At the foot of some beech-tree, on the ground, or more rarely in some tangled thicket, the nest is built and well concealed by the use of materials similar to the surroundings among which it is placed. It is lined with grass and horsehair, but feathers, so freely used by the Chiffchaff and Willow Wren, are never found. The eggs are white, very thickly and uniformly mottled with dark red. After the young are hatched it becomes silent, and leaves us early in September.

The adult has the upper parts of a bright yellowish green, with a characteristic yellow streak above and behind the eye. The wings are brown edged with yellowish green. Throat and breast sulphur yellow, rest of under parts white. Bill and legs brown. Length 5·2 in.; wing 3·1 in. The larger size and brighter coloration are distinctive of this species.

It is a local bird, but may be found in suitable spots throughout the United Kingdom. In the north, however, it becomes rarer.

THE RUFOUS WARBLER
Aedon galactodes (Temminck)

This handsome species is only a summer migrant to the South of Spain, and the few that have occurred in England are merely stragglers carried out of their course.
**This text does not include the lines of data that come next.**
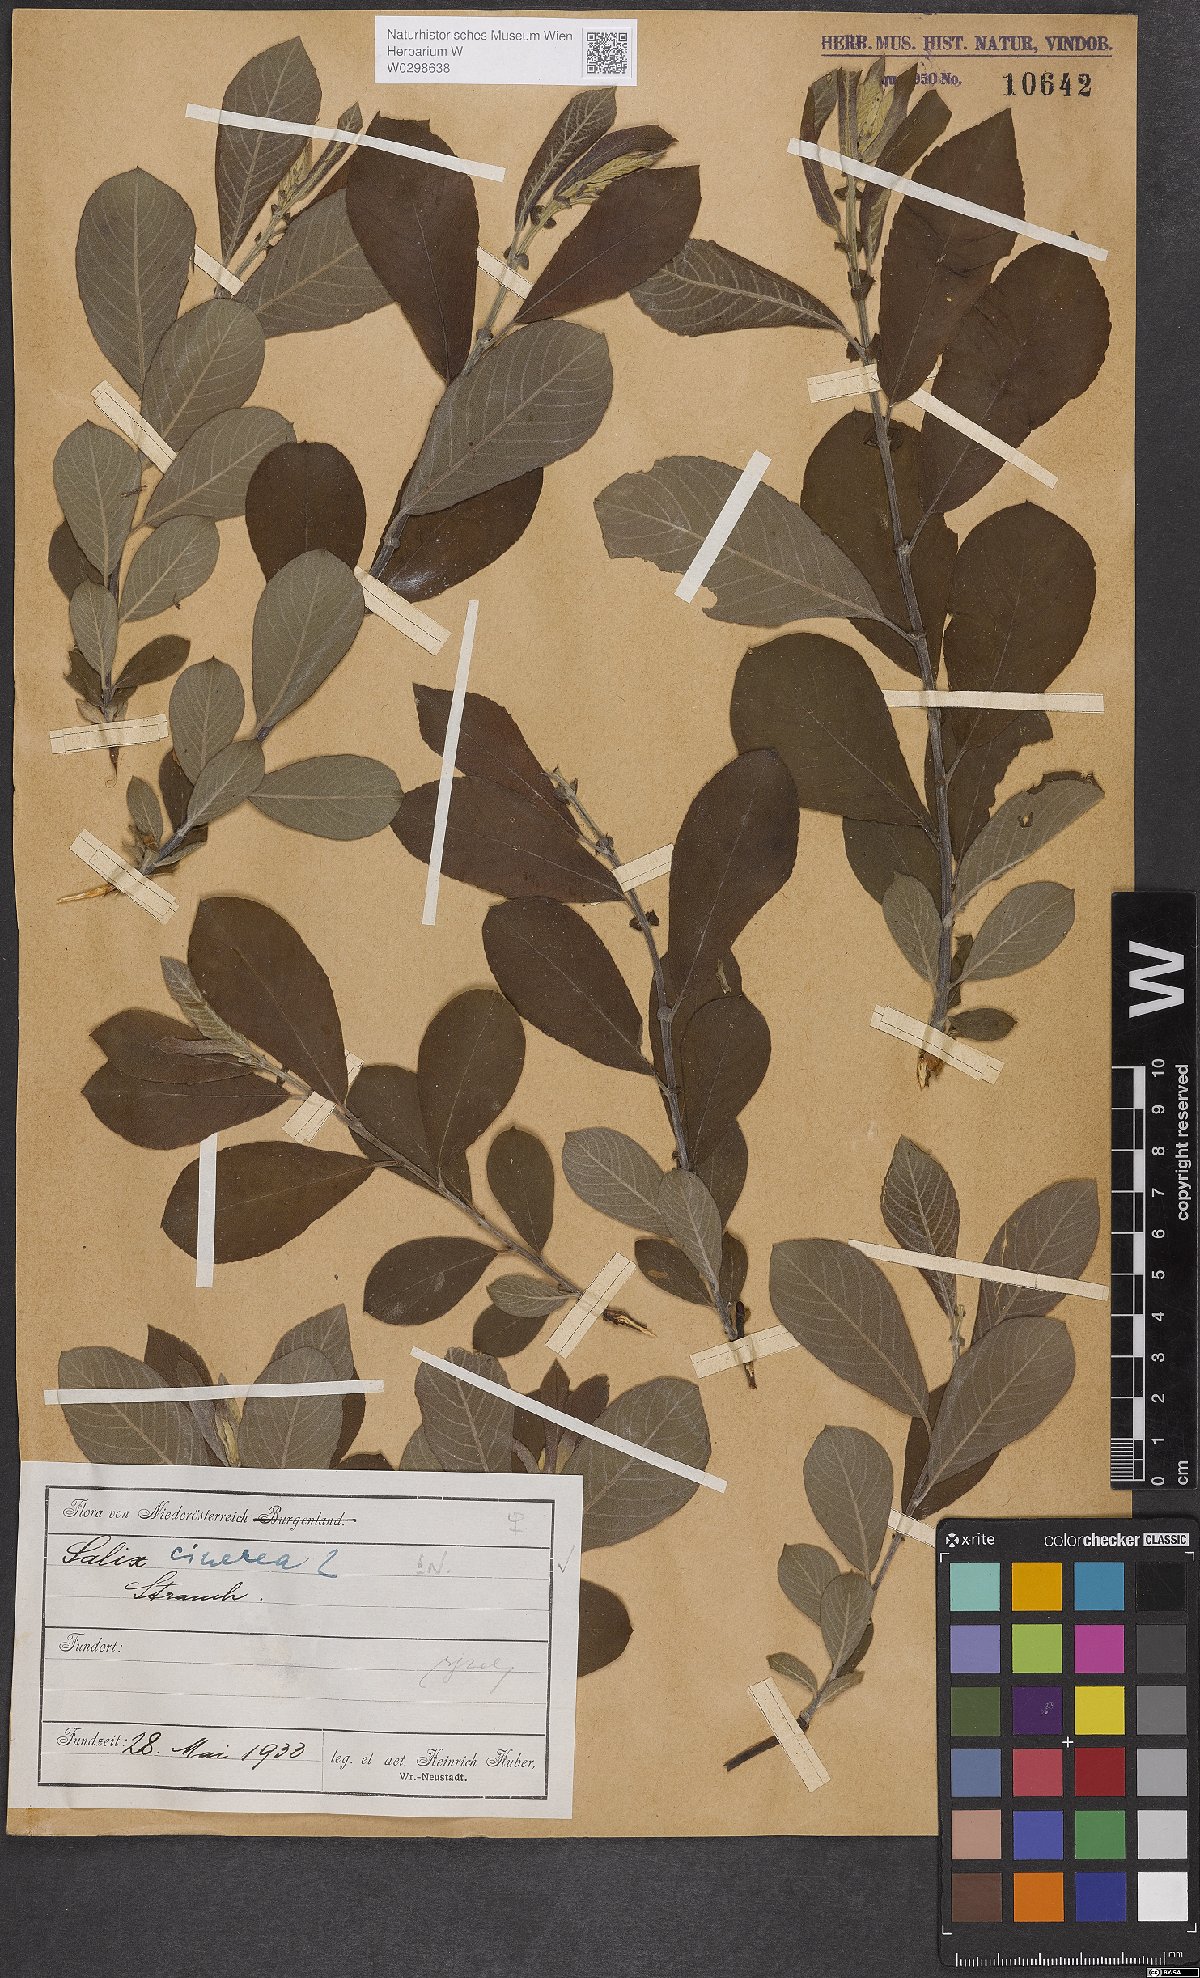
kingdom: Plantae
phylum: Tracheophyta
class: Magnoliopsida
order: Malpighiales
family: Salicaceae
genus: Salix
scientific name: Salix cinerea
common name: Common sallow
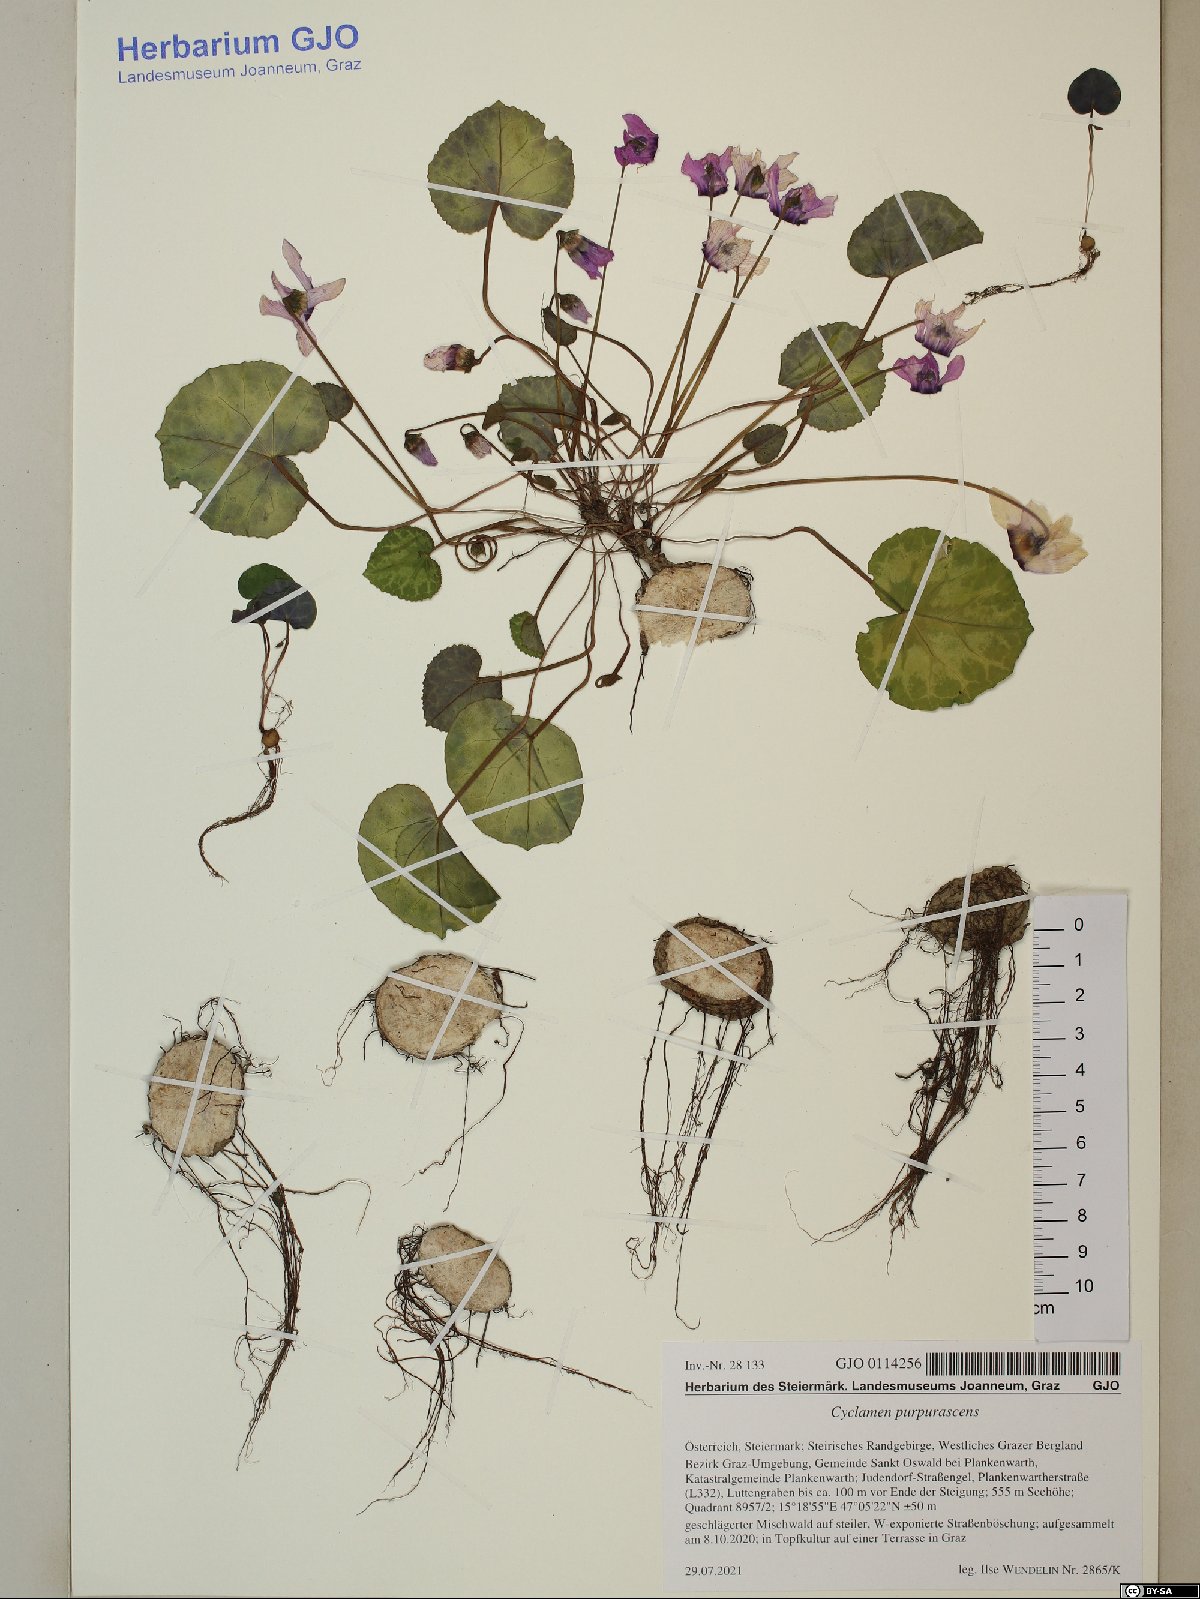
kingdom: Plantae
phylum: Tracheophyta
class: Magnoliopsida
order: Ericales
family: Primulaceae
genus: Cyclamen
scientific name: Cyclamen purpurascens
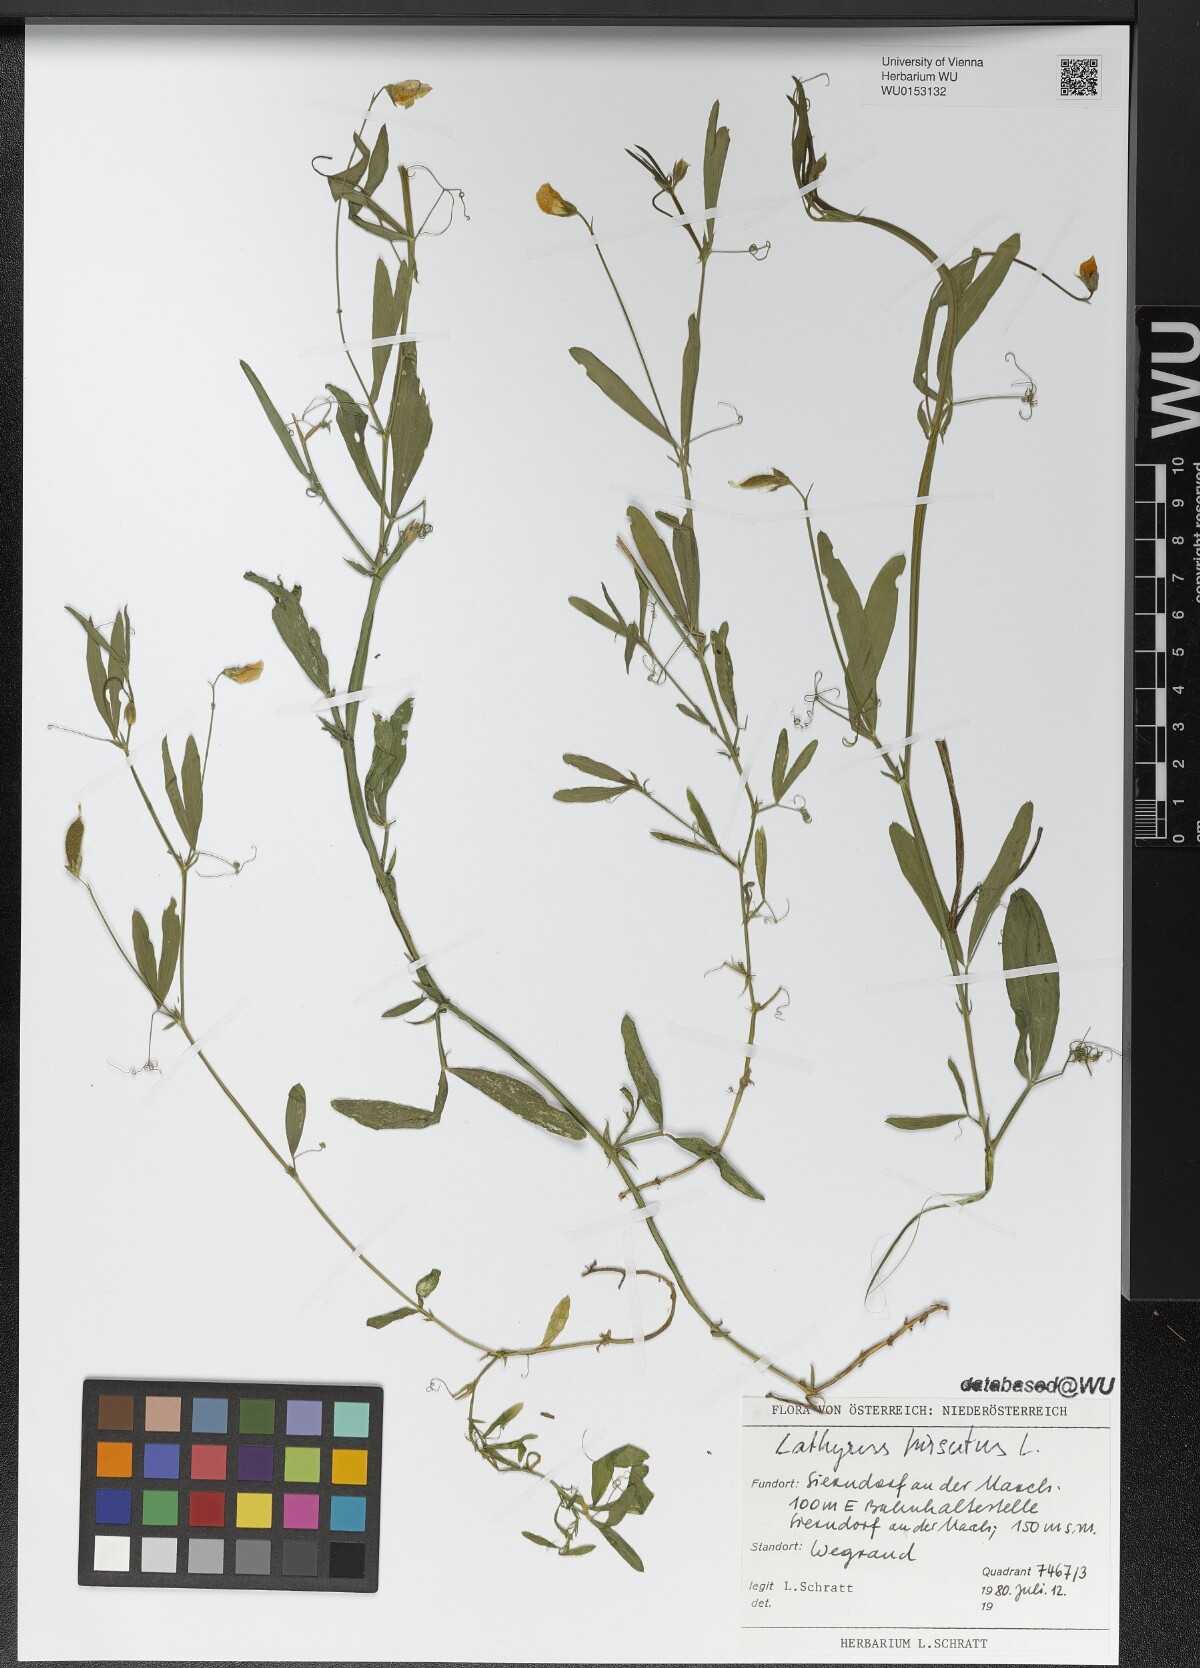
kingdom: Plantae
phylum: Tracheophyta
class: Magnoliopsida
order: Fabales
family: Fabaceae
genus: Lathyrus
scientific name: Lathyrus hirsutus
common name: Hairy vetchling
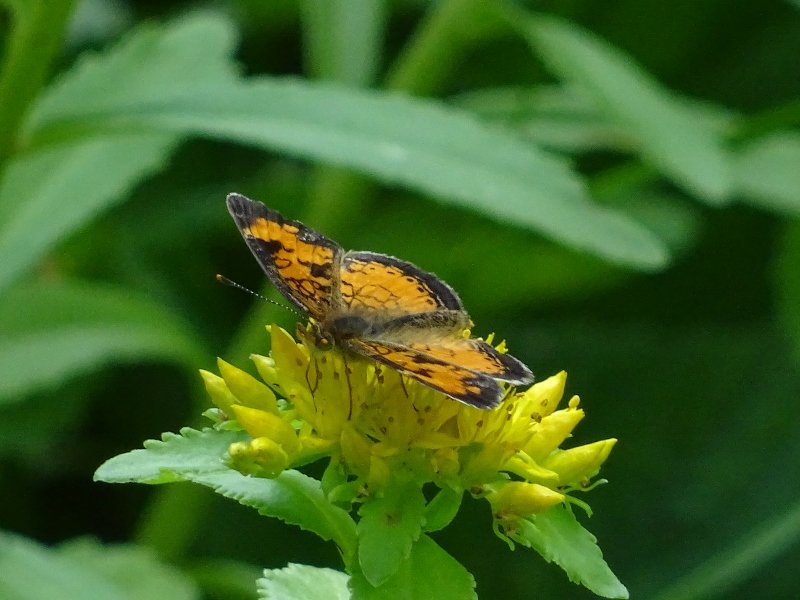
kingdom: Animalia
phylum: Arthropoda
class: Insecta
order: Lepidoptera
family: Nymphalidae
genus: Phyciodes
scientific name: Phyciodes tharos
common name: Northern Crescent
It has been taken in Sussex and once in Devon, in all cases during the autumn.

It is a conspicuous bird, like a large pale-coloured Nightingale, and may be recognised by its fan-shaped tail with black subterminal spots and white tips. Length 6·5 in.; wing 3·5 in.

RADDE’S BUSH WARBLER
Lusciniola schwarzi (Radde)

This species, which breeds in North-Eastern Siberia and migrates in winter to China and Burma, has only once been obtained in this country, namely in October 1898, by Mr. Haigh, on the Lincolnshire side of the Humber. Mr. Haigh’s attention was drawn to it by the loud and powerful note. The general colour above is olive brown, tinged with tawny on the rump. Under parts yellowish white. There is a broad white superciliary stripe, which ends abruptly in a manner characteristic of this species. Length 5·5 in.; wing 2·45 in.